Having succeeded with his 1914 patent No, 2,570, Frederick Grogan decided to attempt to have the same invention patented in several other countries. In December 1918, he submitted the same patent application in France (No. 419,317) and was again successful. The following year he submitted the same in Canada (No. CA217614), where again he met with success.
Patent No. 1451/32 – Improvements in Imitiation Fires
It was a further ten years before he submitted his next patent application, this time in the UK for an invention entitled ‘Improvement in Imitation Fires’. The patent No. 1451/32, was submitted on 18th January 1932 and accepted on 12th January 1933. The imitation fire was constructed in such a way as “to present the appearance of coals or wood logs in a glowing or incandescent state”, which sounds like many imitation fires that are available today. In his specification, he detailed 6 claims for the invention:
- An imitation fire in which the fuel with the back and side cheeks are formed as an integral, removable and non-translucent unit the main portion or bed being moulded to represent lumps of coal or wood logs of irregular size and shape and appropriately tinted to simulate, when illuminated by one or more electric lamps reflecting light through holes in the fuel bed, a glowing fire with intervening parts representing dead fuel or ash, substantially as described.
- An imitation fire as claimed in claim 1 in which the lower front edge of the fuel unit is so formed as to provide a series of slots between the same and the base of the grate, for the purpose specified.
- An imitation fire as claimed in claims 1 and. 2 in which the electric lamp or lamps mounted below the fuel bed are shaded by a tinted translucent screen, for the purpose specified.
- An imitation fire as claimed in claims 1 to 3 in which one or more apertures in the base of the grate are masked by a tinted translucent screen for the purpose specified.
- An imitation fire as claimed in claims 1 to 4 in which one or more tinted electric lamps are disposed adjacent to the upper grate bar and screened thereby to produce a floodlighting effect on the upper surface of the fuel bed, substantially as described.
- An imitation fire constructed and having its parts combined and arranged substantially as hereinbefore described with reference to the accompanying drawings for the purposes specified.

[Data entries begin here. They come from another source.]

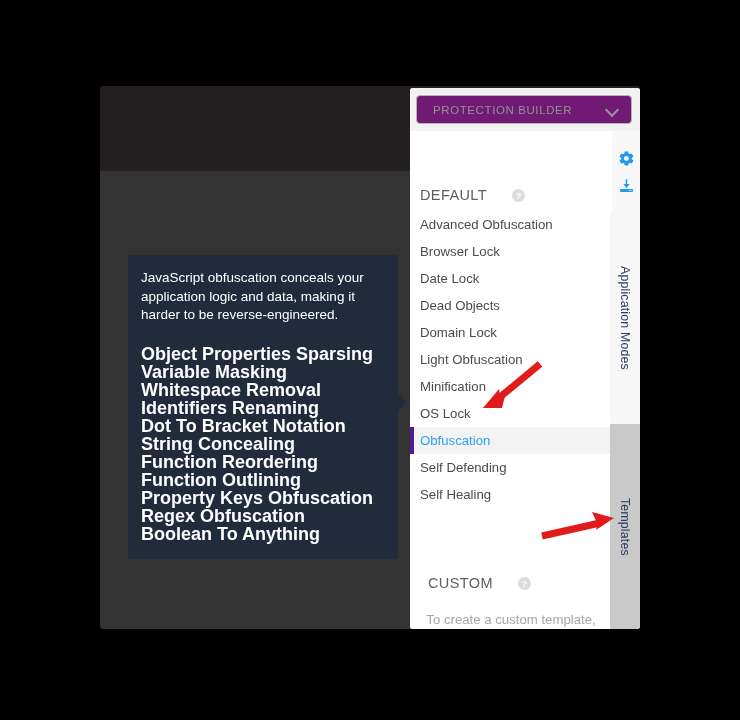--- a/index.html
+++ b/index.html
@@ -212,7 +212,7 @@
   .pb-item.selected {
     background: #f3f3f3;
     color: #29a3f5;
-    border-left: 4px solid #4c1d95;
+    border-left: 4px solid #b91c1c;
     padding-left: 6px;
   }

Patent No. 15,430/32 – Improvements in Electric Heaters
Later the same year, Frederick Grogan submitted a further patent application, No. 15,430/32. This time entitled ‘Improvements in Electric Heaters’, it was submitted on 31st May and accepted eighteen months later, on 2nd November 1933.
This invention was all embracing and targeted at electric heaters used to heat “the interiors of buildings, such as public and private Institutions, Workshops, Banks, and Offices”. The key was that the heating elements enclosed within a tubular casing, could be of varying lengths and combinations and could be fixed to a wall, floor or ceiling. The application identified the following 4 claims:-
- In an electric heater of the kind described the provision of a gap in the wall of the tubular casing enclosing the heating element, said gap being so situated that the electric terminals are exposed on the withdrawal of a slidable tube normally covering said gap substantially as and for the purpose described.
- An electric heater as claimed in claim 1 in which the slidable tube is detachably secured to a removable cap, closing one end of the tubular casing and to the wall of the casing respectively.
- An electric heater as claimed in claims 1 and 2 in which the removable cap is provided with a central tapped hole for the purpose specified.
- An. electric heater casing constructed and having its parts arranged and combined substantially as hereinbefore described with reference to the accompanying drawings and for the purposes specified.
Patent No. 35149/36 – Improvements in Electric Furnaces and Ovens
In his last patent application No. 35149/36, submitted on 22nd December 1936 and approved on 30th June 1937, Frederick Grogan had turned his attention to electric furnaces and ovens and to an improved method of supporting heating elements, or more specifically the windings that the elements were comprised of, delivering a less expensive method of producing the refractory linings. This patent was particularly targeted at cylindrical electric furnaces.
The specification highlighted the following 6 claims:
- In electric furnaces and ovens, carrying the resistor windings on supports inserted in holes of greater diameter than the supports and extending through the refractory lining, and fixed in such holes by embedding the same in a refractory insulating cement of low heat conductivity.
- An electric furnace or oven as claimed in claim 1 in which the supports are formed of a refractory material.
- An electric furnace or oven as claimed in claim 1 in which the supports are made of metal or of an inert alloy.
- An electric furnace or oven in which each of the blocks of the refractory lining are provided, with holes of greater diameter than the tapered shanks of the pins which support and guide the resistor windings whereby the said shanks are fixed in said holes by embedding the same in a refractory insulating cement of low heat conductivity.
- An electric furnace as claimed in claim 4 in which the upper and lower rows of pins in each block are provided with heads and collars to position the resistor windings.
- An electric furnace or oven in which the resistor winding are carried on supports constructed and arranged substantially as hereinbefore described with reference to the accompanying drawings for the purpose specified.